In quarantine on vacation. Nothing like safe travel with children during a pandemic

Kat Cosley and her family had flown about eight hours to Hawaii for a beach vacation, only to be locked in their hotel room by staff.

Cosley’s family, along with others, have been quarantined on a hotel floor. She still can’t believe it happened.

Like many parents across the country, Cosley and her husband, Frank Trigg, had hoped normalcy was on the horizon in July. That the pandemic was over and that we would soon be moving around like we did before all of this.

The couple, who live in Katy, booked a nine-day trip to O’ahu to celebrate their 20th wedding anniversary with their two boys, Lathen, 5, and Frankie, 8, and Cosley’s mother, Margaret Cosley . The adults have been fully vaccinated; the boys were too young for the COVID-19 vaccine. Cosley said she followed protocol – uploaded their vaccination cards to Hawaii’s Safe Travels site, then made an appointment at a Walgreen store to have her children tested for COVID before the flight.

She couldn’t predict that Walgreen’s would run out of COVID testing, and she would be forced to rush her children to a reputable lab for the test just days before they left. The results were negative. But in Hawaii, authorities refused to accept the results, saying the test was not performed by a preferred supplier. The family were transported to their hotel, where they were quarantined in a downgraded room.

Cosley’s boys cried from the bedroom window, as they watched other children playing in the water outside. It’s mom’s worst failure, Cosley thought.

“The kids were so emotional. They didn’t understand why we had come all this way to be stuck in a hotel room. It was hard for everyone, but especially for the children, ”she said.

The next morning, Cosley and her husband spent an additional thousands of dollars on plane tickets for her and the boys to fly to Los Angeles for COVID testing, then return to Hawaii to recoup the remainder of the vacation.

The pandemic has made traveling, especially with young children, a monumental task. It’s not just about making sure they’re protected from germs, but also about being prepared for anything and everything to go wrong. Hawaii has the most stringent COVID entry requirements in the country under the Safe Travels program. To bypass a mandatory 10-day quarantine, travelers must show proof of vaccination or present a negative COVID-19 test from an approved provider, performed no later than three days before arrival.

“I was on top of everything,” Cosley said. “I had done my research and obtained the COVID tests in advance. From the moment I booked the tests it was all downhill from there. I’m thankful we had the money to fly to Los Angeles, but it was a lot.

The Centers for Disease Control and Prevention recommends delaying travel until you are fully immunized. If you are traveling with children who cannot be vaccinated, consider safer travel options, such as shorter air trips and limiting their food and drink intake to keep their mask on.

Yet there is no such thing as a safe vacation during a pandemic.

Although my recent trip with my children was not affected by the COVID protocol, being in a crowded airport with two young children caused enough stress.

It was their first plane flight, just days before the outbreak of COVID-19 cases in early August. We were on our way to Atlanta and I was determined to make it work. I had done my research, like Cosley, and ordered some quality masks and face shields and packed enough wipes and hand sanitizer. I also booked toddler car seats at the Atlanta car rental company to avoid checking our car seats as luggage.

The airport was packed with travelers, toilets were closed in many areas, and a hamburger and three small bottles of water cost $ 50. When I got to the car rental company at midnight, the car seats, which I had confirmed would be suitable for my previous days of 3 and 5, were meant for babies.

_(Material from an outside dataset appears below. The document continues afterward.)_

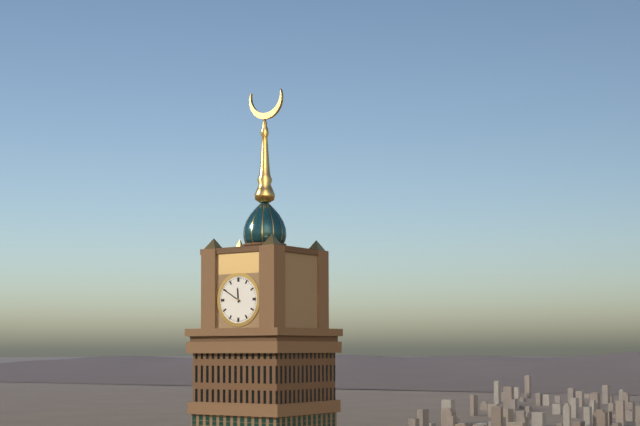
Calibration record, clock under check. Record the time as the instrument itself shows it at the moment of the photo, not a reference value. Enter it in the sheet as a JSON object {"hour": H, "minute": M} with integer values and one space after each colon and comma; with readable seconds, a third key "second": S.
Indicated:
{"hour": 11, "minute": 50}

I had no choice but to drive an hour and a half to my friend’s house with my kids strapped in adult restraints in the back seat, holding my breath so I wouldn’t get pulled over by the police or end up in a car accident.

The next day, I quickly bought car seats from Walmart and filed a complaint with the car rental company, who reimbursed me.

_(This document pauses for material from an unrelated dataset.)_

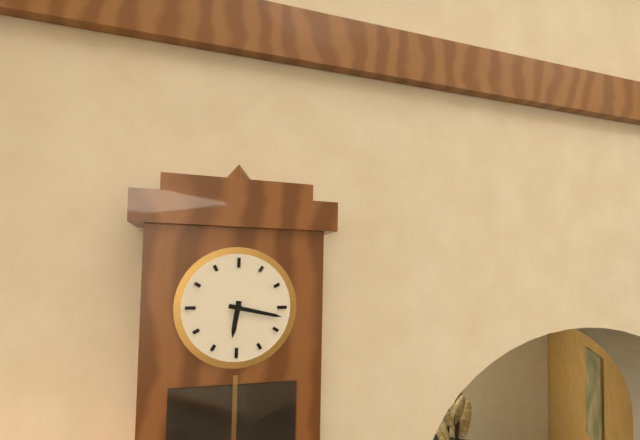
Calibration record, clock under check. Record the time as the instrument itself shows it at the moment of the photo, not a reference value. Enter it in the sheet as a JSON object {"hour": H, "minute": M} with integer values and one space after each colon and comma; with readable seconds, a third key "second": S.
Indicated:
{"hour": 6, "minute": 17}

“Parents have had the craziest year, and navigating the trip is no different,” said Kristin Finan, co-founder of Austin Travels Magazine. “I booked a bunch of trips because we were so excited to be back on a plane and then canceled them once the COVID cases increased. Restrictions and protocol change daily. I try to make good decisions and listen to my instinct to travel.

Finan and her husband, Patrick Badgley, took their six children – ages 12, 10, 9, 8, 6 and 5 – on a road trip in a rented campervan to the Grand Canyon in 2020 to avoid the stress of air travel.

“It’s impossible to predict what will happen when you travel with children during the pandemic. At least as parents we all know we’re in the same boat, ”she said.

Our trip to Atlanta was a necessary respite to connect with former colleagues, family and friends. After a year of social distancing, I needed this interaction, and the kids enjoyed it too. Still, I’m not eager to catch another plane anytime soon.

As Cosley put it, “I’m pretty smart and thought I was above everything. But the stress of making sure you’re doing everything to prepare for a trip with kids during a pandemic is too much. “

His advice and mine: don’t travel now.